Thursday, November 18, 2010

18-21 (ABC)

This reading made me think that this novel was not completed at the time of the author’s death. I won’t assume that Bulgakov didn’t intend to write of a magic cream that turns Margarita and her maid into witches who ride naked through the sky, but the story gets even weirder than it has before and seems to go nowhere. We have always said the symbolism of the sun and the moon is prevalent in The Master and Margarita, and I now see how powerful the moon can be. Near the end of her ride, Margarita passes “a pool of quivering electric lights” (260).

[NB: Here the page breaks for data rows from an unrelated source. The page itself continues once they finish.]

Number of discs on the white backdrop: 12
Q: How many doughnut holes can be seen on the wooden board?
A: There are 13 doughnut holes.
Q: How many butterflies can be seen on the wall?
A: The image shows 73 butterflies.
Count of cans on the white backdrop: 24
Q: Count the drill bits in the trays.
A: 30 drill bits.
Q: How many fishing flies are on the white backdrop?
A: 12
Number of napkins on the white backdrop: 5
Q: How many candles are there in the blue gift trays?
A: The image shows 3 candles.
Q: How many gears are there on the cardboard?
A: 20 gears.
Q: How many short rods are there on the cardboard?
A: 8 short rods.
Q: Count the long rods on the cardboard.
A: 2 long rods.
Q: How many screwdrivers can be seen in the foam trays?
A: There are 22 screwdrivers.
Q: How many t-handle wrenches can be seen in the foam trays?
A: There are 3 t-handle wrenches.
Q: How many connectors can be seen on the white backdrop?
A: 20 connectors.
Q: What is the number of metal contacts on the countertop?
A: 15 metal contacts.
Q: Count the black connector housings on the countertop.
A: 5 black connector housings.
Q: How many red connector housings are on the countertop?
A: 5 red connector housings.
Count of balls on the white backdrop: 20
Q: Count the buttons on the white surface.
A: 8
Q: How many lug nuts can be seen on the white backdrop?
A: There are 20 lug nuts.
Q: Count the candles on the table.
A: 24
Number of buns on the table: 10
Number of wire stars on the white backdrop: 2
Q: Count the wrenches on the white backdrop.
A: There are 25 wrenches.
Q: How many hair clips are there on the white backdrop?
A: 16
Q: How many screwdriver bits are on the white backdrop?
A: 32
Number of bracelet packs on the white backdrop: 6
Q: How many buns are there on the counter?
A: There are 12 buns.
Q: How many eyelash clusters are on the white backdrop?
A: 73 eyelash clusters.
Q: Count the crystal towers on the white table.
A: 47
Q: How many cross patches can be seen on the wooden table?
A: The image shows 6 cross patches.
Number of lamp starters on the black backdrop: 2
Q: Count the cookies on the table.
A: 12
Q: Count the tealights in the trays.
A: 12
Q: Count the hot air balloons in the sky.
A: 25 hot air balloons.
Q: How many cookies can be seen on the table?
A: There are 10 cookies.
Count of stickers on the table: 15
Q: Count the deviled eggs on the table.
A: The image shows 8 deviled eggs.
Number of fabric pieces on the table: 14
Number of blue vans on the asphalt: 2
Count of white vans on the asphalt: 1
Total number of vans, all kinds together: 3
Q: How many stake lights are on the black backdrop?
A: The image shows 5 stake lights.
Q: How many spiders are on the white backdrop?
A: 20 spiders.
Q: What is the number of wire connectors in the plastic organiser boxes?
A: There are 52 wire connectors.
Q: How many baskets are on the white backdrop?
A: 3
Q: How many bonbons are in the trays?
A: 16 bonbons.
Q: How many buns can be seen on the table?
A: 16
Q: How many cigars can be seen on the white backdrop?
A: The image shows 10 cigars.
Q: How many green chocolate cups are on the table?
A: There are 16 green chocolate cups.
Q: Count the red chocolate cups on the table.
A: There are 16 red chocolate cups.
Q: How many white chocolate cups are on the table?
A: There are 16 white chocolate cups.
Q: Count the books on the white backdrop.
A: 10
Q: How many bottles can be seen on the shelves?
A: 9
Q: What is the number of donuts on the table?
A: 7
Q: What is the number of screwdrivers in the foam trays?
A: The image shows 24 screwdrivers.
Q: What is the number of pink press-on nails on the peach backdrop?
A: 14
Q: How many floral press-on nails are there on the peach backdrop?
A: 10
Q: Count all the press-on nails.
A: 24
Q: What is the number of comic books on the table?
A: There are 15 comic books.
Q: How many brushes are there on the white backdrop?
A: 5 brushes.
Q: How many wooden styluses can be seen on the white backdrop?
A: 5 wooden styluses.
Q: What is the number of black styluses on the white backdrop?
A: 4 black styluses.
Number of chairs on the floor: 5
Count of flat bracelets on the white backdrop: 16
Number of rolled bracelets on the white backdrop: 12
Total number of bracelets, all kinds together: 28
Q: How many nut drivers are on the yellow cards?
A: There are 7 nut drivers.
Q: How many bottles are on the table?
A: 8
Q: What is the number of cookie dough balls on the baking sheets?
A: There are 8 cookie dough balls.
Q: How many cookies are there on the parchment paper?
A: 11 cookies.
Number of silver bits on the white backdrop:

She seems to have slipped on her broom and then righted herself, but by then the pool has disappeared. Within just a few sentences Margarita is “alone with the moon” and “the moonlight washed over her body.” The fact that the body of lights was first described as a pool, that Margarita eventually reaches a pool and goes for a swim, and that the moonlight is described in a liquid-manner remind of Ivan Nikolayevich’s “baptism” when he randomly jumps in the Moskva River (57). If we are assuming that sunlight is good and moonlight evil, what does it mean for Margarita to baptized by evil? We know she has turned into a witch, literally, but when she helps to comfort the child left in the building she has ransacked, one must recognize that she retains some good qualities (259).